Self-consistency requires multiple model inferences, which can significantly increase response time, particularly when API calls are made sequentially 2. In interactive applications where users expect near-instant responses, latency of several seconds or more can severely degrade user experience. A customer service chatbot that takes 8-10 seconds to respond due to sequential self-consistency processing may frustrate users accustomed to quick interactions.

Solution:

Implement parallel processing, intelligent caching, and selective application of self-consistency 12. First, parallelize API calls rather than making them sequentially. Instead of making 7 calls one after another (potentially taking 7-10 seconds total), make all 7 calls simultaneously (taking only as long as the slowest single call, typically 1-2 seconds). Most modern programming environments support asynchronous parallel requests. Second, implement caching for common queries. If the same or very similar questions are asked frequently, cache the consensus answer and return it immediately for subsequent identical queries, bypassing the need for multiple inferences. Third, apply self-consistency selectively based on query characteristics. Use fast single-path responses for simple, low-stakes queries, and reserve self-consistency for complex or high-stakes queries where the accuracy improvement justifies the latency. Implement a query classifier that routes simple questions to single-path processing and complex questions to self-consistency processing. For example, “What are your business hours?” gets a fast single-path response, while “Which of your service plans best fits my needs given these requirements?” triggers self-consistency processing 1.
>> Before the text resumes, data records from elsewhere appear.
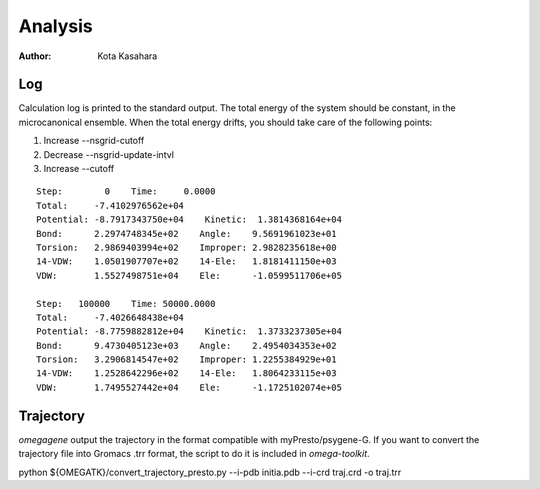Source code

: ========================
Analysis
========================

:Author: Kota Kasahara

--------------------------
Log
--------------------------

Calculation log is printed to the standard output.
The total energy of the system should be constant, in the microcanonical ensemble.
When the total energy drifts, you should take care of the following points:

1. Increase --nsgrid-cutoff 
2. Decrease --nsgrid-update-intvl
3. Increase --cutoff

::
  
  Step:        0    Time:     0.0000
  Total:     -7.4102976562e+04
  Potential: -8.7917343750e+04    Kinetic:  1.3814368164e+04
  Bond:      2.2974748345e+02    Angle:    9.5691961023e+01
  Torsion:   2.9869403994e+02    Improper: 2.9828235618e+00
  14-VDW:    1.0501907707e+02    14-Ele:   1.8181411150e+03
  VDW:       1.5527498751e+04    Ele:      -1.0599511706e+05
  
  Step:   100000    Time: 50000.0000
  Total:     -7.4026648438e+04
  Potential: -8.7759882812e+04    Kinetic:  1.3733237305e+04
  Bond:      9.4730405123e+03    Angle:    2.4954034353e+02
  Torsion:   3.2906814547e+02    Improper: 1.2255384929e+01
  14-VDW:    1.2528642296e+02    14-Ele:   1.8064233115e+03
  VDW:       1.7495527442e+04    Ele:      -1.1725102074e+05


--------------------------
Trajectory
--------------------------

*omegagene* output the trajectory in the format compatible with myPresto/psygene-G.
If you want to convert the trajectory file into Gromacs .trr format, the script to do it is included in *omega-toolkit*.

python ${OMEGATK}/convert_trajectory_presto.py --i-pdb initia.pdb --i-crd traj.crd -o traj.trr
Challenge: Difficulty Evaluating and Comparing Reasoning Paths

When reasoning paths produce different answer formats or structures, aggregating them becomes challenging 3. For example, if one reasoning path concludes “The answer is approximately 15-20 units,” another concludes “17 units,” and a third concludes “Between 16 and 18 units,” determining consensus requires interpretation rather than simple matching. Similarly, for open-ended questions, reasoning paths might produce answers that are semantically similar but textually different, making majority voting difficult.

Solution:

Implement answer normalization and semantic similarity matching for aggregation 34. For numerical answers, extract the numerical values and apply tolerance-based matching (e.g., answers within 5% of each other are considered equivalent). For the example above, normalize all three answers to their midpoint or most specific value (15-20 → 17.5, 17 → 17, 16-18 → 17) and recognize that these are effectively the same answer. For categorical answers, create a mapping of equivalent responses (e.g., “yes,” “correct,” “true,” and “that’s right” all map to the same category). For open-ended text answers, use semantic similarity measures to group similar responses. In a customer service application where reasoning paths produce different phrasings of essentially the same solution, implement semantic clustering: “You should restart your router” and “Try power-cycling your network equipment” and “Turn your router off and on again” are recognized as the same solution through semantic similarity analysis. The system can then identify that 6 out of 8 reasoning paths recommend this solution (despite different wording) and select it as the consensus answer 3.